*Task description*. Everything in the records below except the images should be output exactly as written.

*Records for the task*.
┌────────

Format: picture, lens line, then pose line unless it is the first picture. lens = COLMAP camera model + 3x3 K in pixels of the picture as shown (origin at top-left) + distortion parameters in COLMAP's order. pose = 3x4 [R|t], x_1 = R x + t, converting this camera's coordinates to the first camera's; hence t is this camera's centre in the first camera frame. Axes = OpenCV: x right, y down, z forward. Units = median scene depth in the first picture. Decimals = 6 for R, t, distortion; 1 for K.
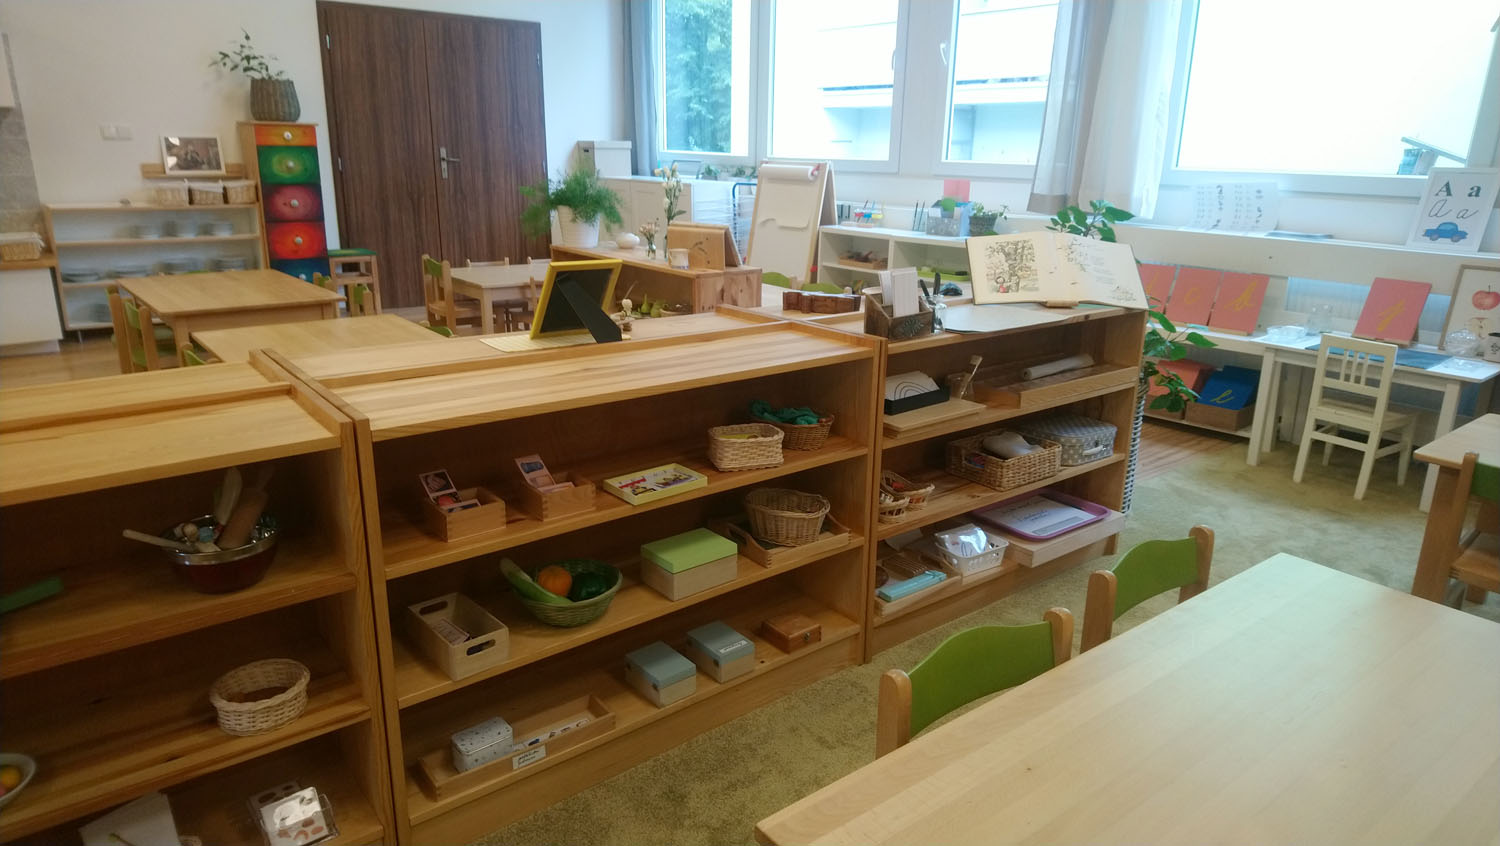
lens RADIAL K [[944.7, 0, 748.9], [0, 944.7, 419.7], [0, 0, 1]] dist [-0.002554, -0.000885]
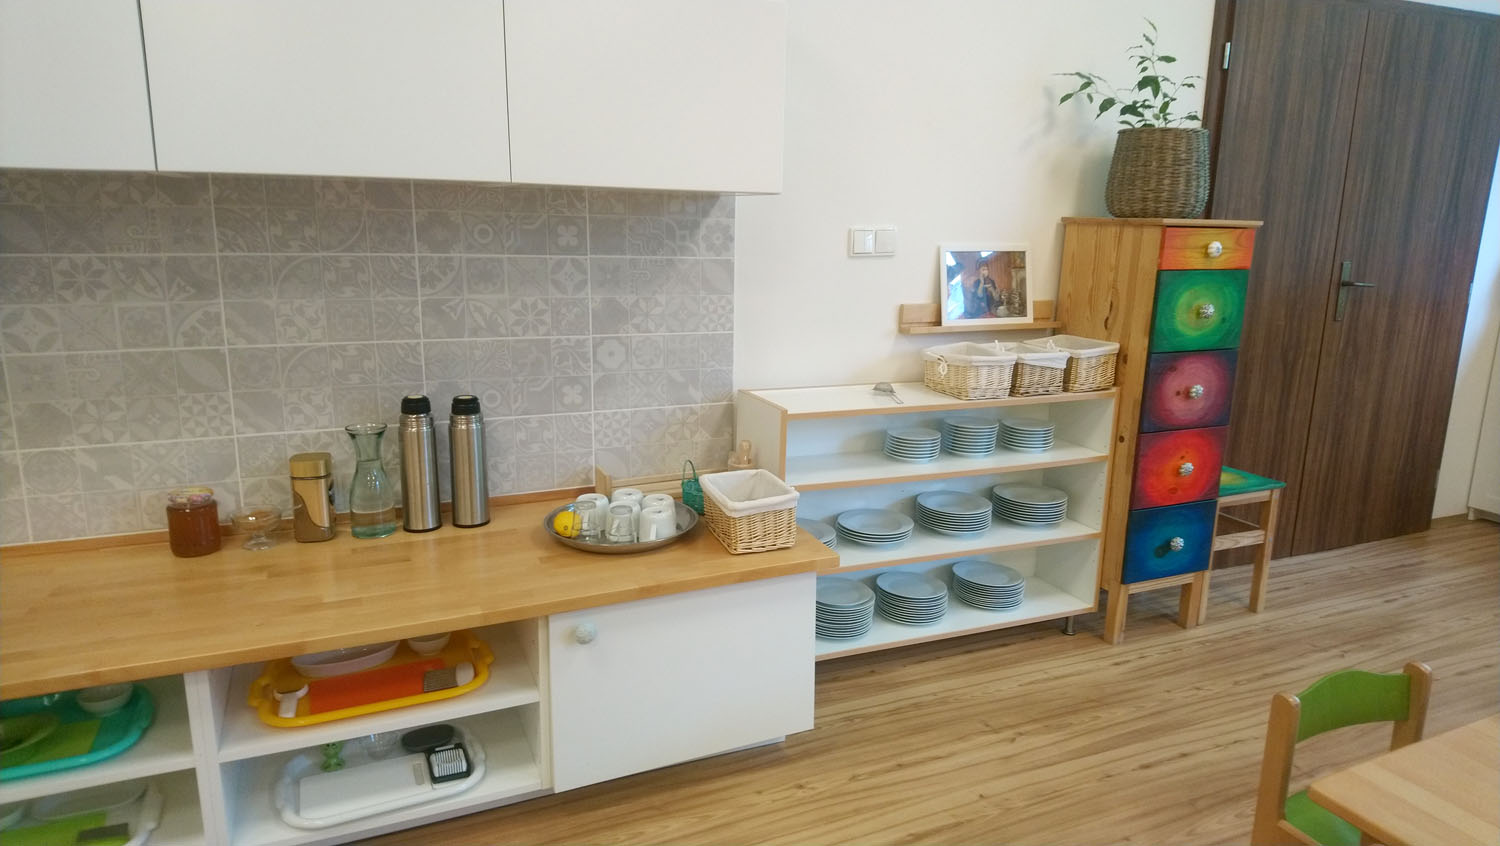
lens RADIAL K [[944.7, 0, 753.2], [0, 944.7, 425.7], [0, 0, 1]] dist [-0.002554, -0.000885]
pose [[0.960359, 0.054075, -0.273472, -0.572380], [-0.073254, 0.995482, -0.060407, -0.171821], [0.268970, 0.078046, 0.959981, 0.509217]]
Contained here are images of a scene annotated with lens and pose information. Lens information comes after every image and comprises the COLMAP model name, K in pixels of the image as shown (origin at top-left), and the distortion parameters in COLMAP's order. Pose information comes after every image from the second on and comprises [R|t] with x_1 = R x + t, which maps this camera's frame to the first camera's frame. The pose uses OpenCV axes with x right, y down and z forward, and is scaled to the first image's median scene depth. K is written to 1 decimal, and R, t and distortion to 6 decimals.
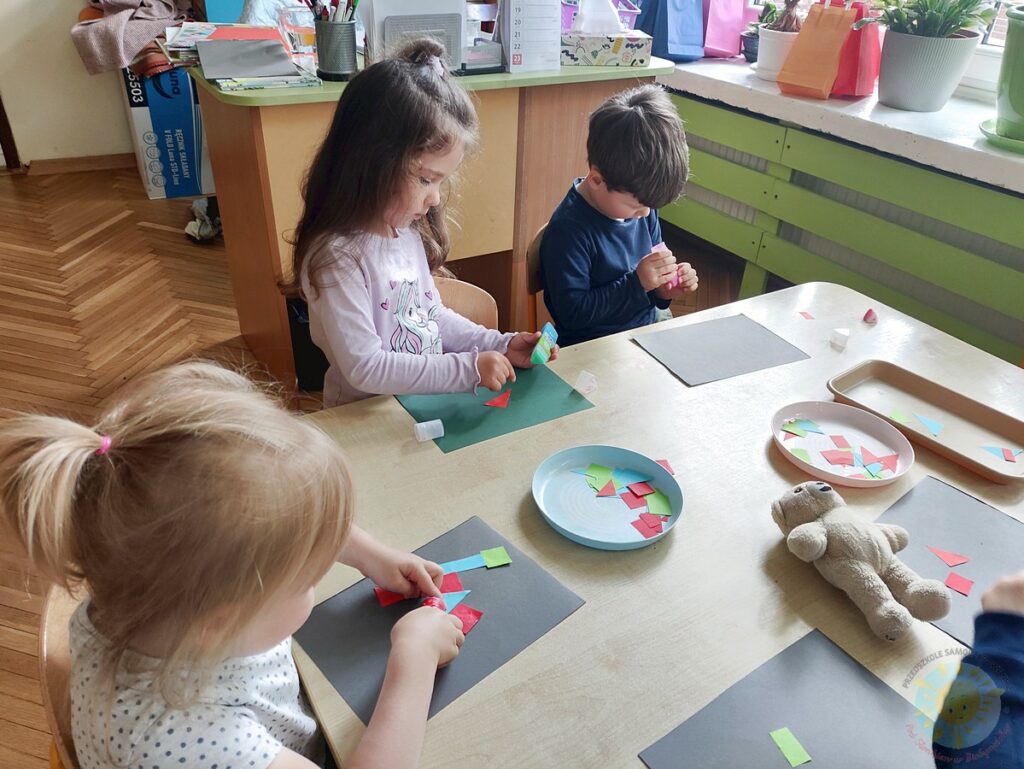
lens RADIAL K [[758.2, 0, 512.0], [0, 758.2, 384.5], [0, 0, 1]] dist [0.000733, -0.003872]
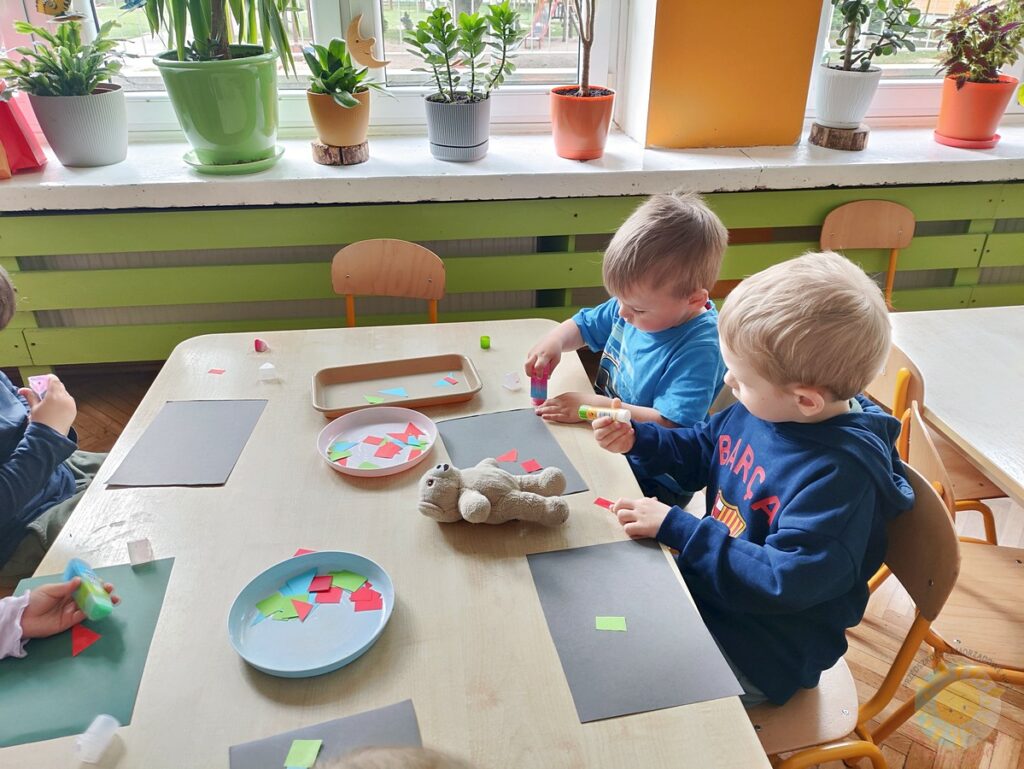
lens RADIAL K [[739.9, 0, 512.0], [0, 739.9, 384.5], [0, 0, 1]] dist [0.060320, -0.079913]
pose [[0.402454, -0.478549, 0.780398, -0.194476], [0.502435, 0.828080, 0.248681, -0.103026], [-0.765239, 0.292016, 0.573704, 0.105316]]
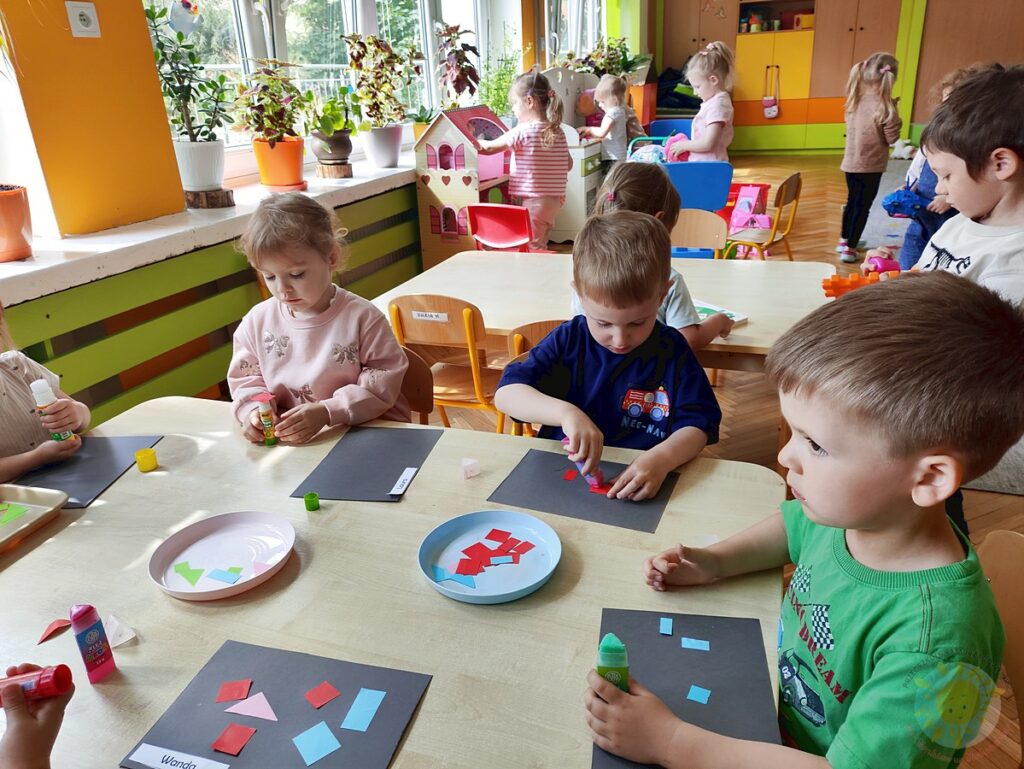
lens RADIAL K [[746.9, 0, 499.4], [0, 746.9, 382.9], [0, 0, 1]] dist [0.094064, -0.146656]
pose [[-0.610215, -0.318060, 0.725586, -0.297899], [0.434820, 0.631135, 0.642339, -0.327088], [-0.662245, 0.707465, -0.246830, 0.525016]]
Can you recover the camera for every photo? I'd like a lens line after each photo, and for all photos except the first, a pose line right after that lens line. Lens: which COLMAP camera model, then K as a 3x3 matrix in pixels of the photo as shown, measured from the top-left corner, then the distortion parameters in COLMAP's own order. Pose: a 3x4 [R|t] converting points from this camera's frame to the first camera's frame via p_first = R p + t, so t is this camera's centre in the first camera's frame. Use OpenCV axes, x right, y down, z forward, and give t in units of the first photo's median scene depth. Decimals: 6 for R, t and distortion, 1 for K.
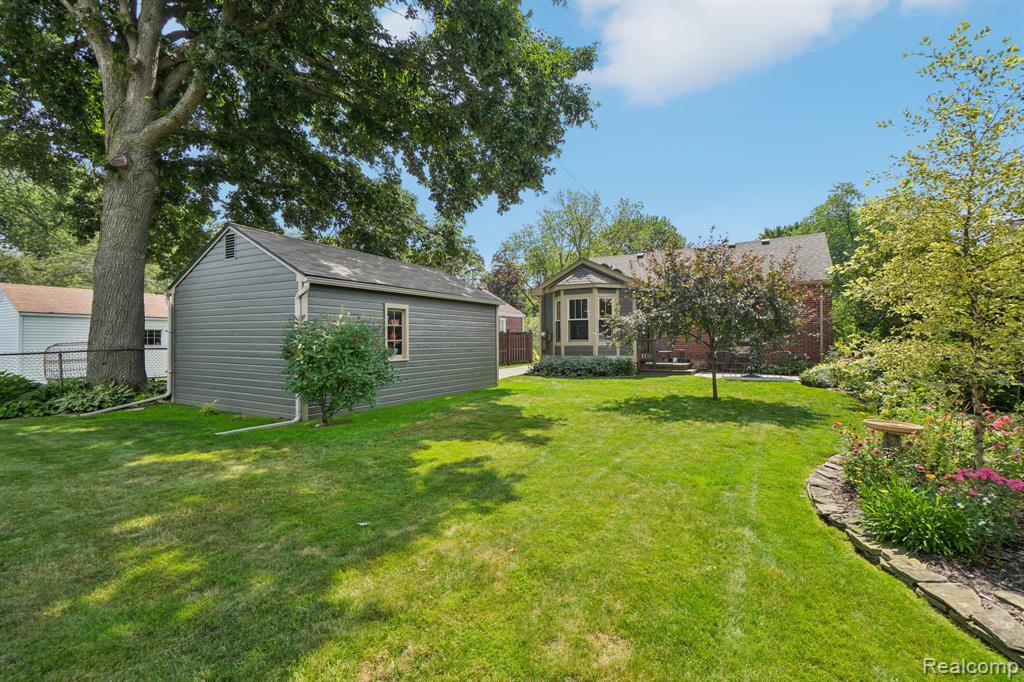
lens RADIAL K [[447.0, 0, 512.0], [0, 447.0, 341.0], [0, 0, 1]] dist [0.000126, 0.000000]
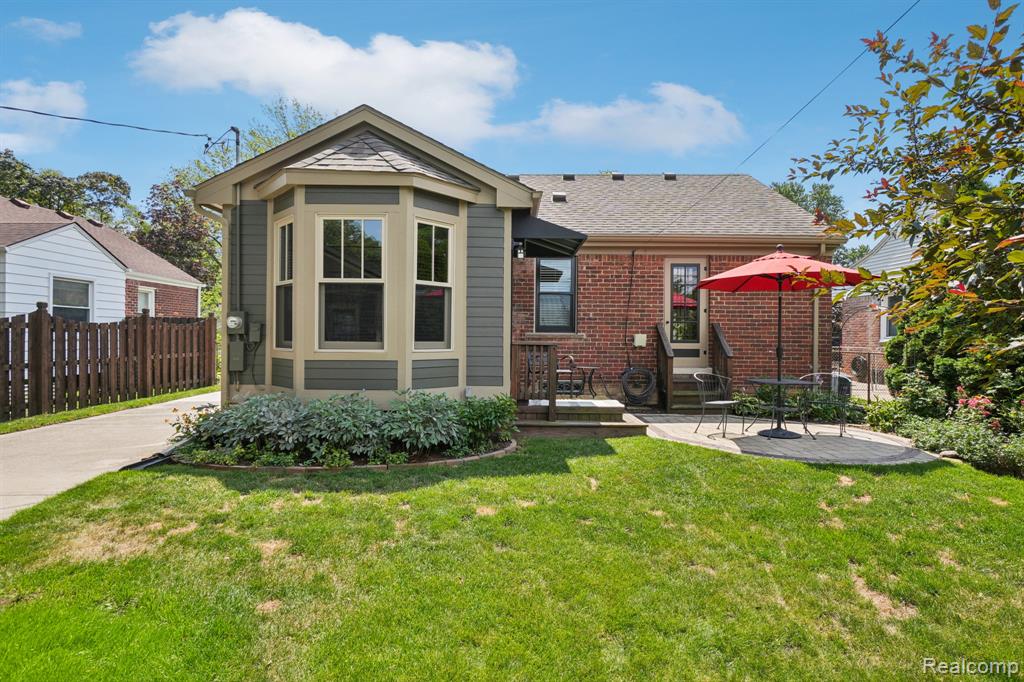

└────────

*Finished task*.
Format: picture, lens line, then pose line unless it is the first picture. lens = COLMAP camera model + 3x3 K in pixels of the picture as shown (origin at top-left) + distortion parameters in COLMAP's order. pose = 3x4 [R|t], x_1 = R x + t, converting this camera's coordinates to the first camera's; hence t is this camera's centre in the first camera frame. Axes = OpenCV: x right, y down, z forward. Units = median scene depth in the first picture. Decimals = 6 for R, t, distortion; 1 for K.
lens RADIAL K [[944.7, 0, 748.9], [0, 944.7, 419.7], [0, 0, 1]] dist [-0.002554, -0.000885]
lens RADIAL K [[944.7, 0, 753.2], [0, 944.7, 425.7], [0, 0, 1]] dist [-0.002554, -0.000885]
pose [[0.960359, 0.054075, -0.273472, -0.572380], [-0.073254, 0.995482, -0.060407, -0.171821], [0.268970, 0.078046, 0.959981, 0.509217]]
Contained here are images of a scene annotated with lens and pose information. Lens information comes after every image and comprises the COLMAP model name, K in pixels of the image as shown (origin at top-left), and the distortion parameters in COLMAP's order. Pose information comes after every image from the second on and comprises [R|t] with x_1 = R x + t, which maps this camera's frame to the first camera's frame. The pose uses OpenCV axes with x right, y down and z forward, and is scaled to the first image's median scene depth. K is written to 1 decimal, and R, t and distortion to 6 decimals.
lens RADIAL K [[758.2, 0, 512.0], [0, 758.2, 384.5], [0, 0, 1]] dist [0.000733, -0.003872]
lens RADIAL K [[739.9, 0, 512.0], [0, 739.9, 384.5], [0, 0, 1]] dist [0.060320, -0.079913]
pose [[0.402454, -0.478549, 0.780398, -0.194476], [0.502435, 0.828080, 0.248681, -0.103026], [-0.765239, 0.292016, 0.573704, 0.105316]]
lens RADIAL K [[746.9, 0, 499.4], [0, 746.9, 382.9], [0, 0, 1]] dist [0.094064, -0.146656]
pose [[-0.610215, -0.318060, 0.725586, -0.297899], [0.434820, 0.631135, 0.642339, -0.327088], [-0.662245, 0.707465, -0.246830, 0.525016]]
Can you recover the camera for every photo? I'd like a lens line after each photo, and for all photos except the first, a pose line right after that lens line. Lens: which COLMAP camera model, then K as a 3x3 matrix in pixels of the photo as shown, measured from the top-left corner, then the distortion parameters in COLMAP's own order. Pose: a 3x4 [R|t] converting points from this camera's frame to the first camera's frame via p_first = R p + t, so t is this camera's centre in the first camera's frame. Use OpenCV axes, x right, y down, z forward, and give t in units of the first photo's median scene depth. Decimals: 6 for R, t and distortion, 1 for K.
lens RADIAL K [[447.0, 0, 512.0], [0, 447.0, 341.0], [0, 0, 1]] dist [0.000126, 0.000000]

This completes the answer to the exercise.